Example: A hypothetical network has 5 peers/nodes; A, B, C, D, E.
Now lets assume the following connections exist. A is connected to B & E. B is connected to A, C, & D. C is connected to B. D is connected to B & E. E is connected to A & D.
Node A generates a block and relays it to B who relays it to C & D, and D relays it on to E. Normally A would also relay to node E but lets assume A decides to be sneaky and doesn't. Nothing requires A to relay a block to all nodes, A could even "relay" the block to E after a long delay making it seem like A learned of the block after E did.
There is no IP address in the block itself (and the blockchain is simply a list of blocks).
Now each node can record an IP address of where they first "learned" of the new block but it isn't going to be the same for each node.
So who mined it? Nobody knows for sure except A. Node B only knows it first saw the block from Node A. Nodes C & D only know they first saw the block from Node B. Node E only knows it first saw the block from Node D.
Now this is a small, static, and simple network. The real Bitcoin network has >100,000 full nodes active right now. Not only is the number of nodes continually changing, many nodes are not online all the time, and when they reconnect they connect to random peers so the number of nodes, the unique list of nodes, the status of nodes, and the connections between nodes are in continual change. Now consider that IP address can only be recorded by each node and only tells them where they first saw a block (or transaction). Now consider that true IP address can be hidden by proxy, vpn, or tor. Now consider that a node could create temporary relay nodes using vps and only relay to them who then relay to the rest of the network. The originating node isn't known by any other node of the network.

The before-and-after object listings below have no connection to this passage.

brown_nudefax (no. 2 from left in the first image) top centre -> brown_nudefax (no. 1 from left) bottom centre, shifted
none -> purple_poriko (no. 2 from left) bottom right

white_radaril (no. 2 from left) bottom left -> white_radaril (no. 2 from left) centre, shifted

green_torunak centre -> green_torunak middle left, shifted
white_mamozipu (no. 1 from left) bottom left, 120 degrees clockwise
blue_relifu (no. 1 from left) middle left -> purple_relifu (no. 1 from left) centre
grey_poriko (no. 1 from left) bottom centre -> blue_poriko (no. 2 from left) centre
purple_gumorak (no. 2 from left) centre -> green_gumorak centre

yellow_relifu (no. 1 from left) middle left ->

For the OP the quoted section is utter crap, someone making up stuff to sound important. The dumbest part is the genesis block isn't relayed. It is hardcoded into each client. It is how all clients can be assured they are part of the Bitcoin network. Nobody relays it because everyone already knows it. When you install a new client on a new computer the only node is already knows about is block #0 (the genesis block) and it builds the chain off that by requesting other blocks and verifying they fit the chain.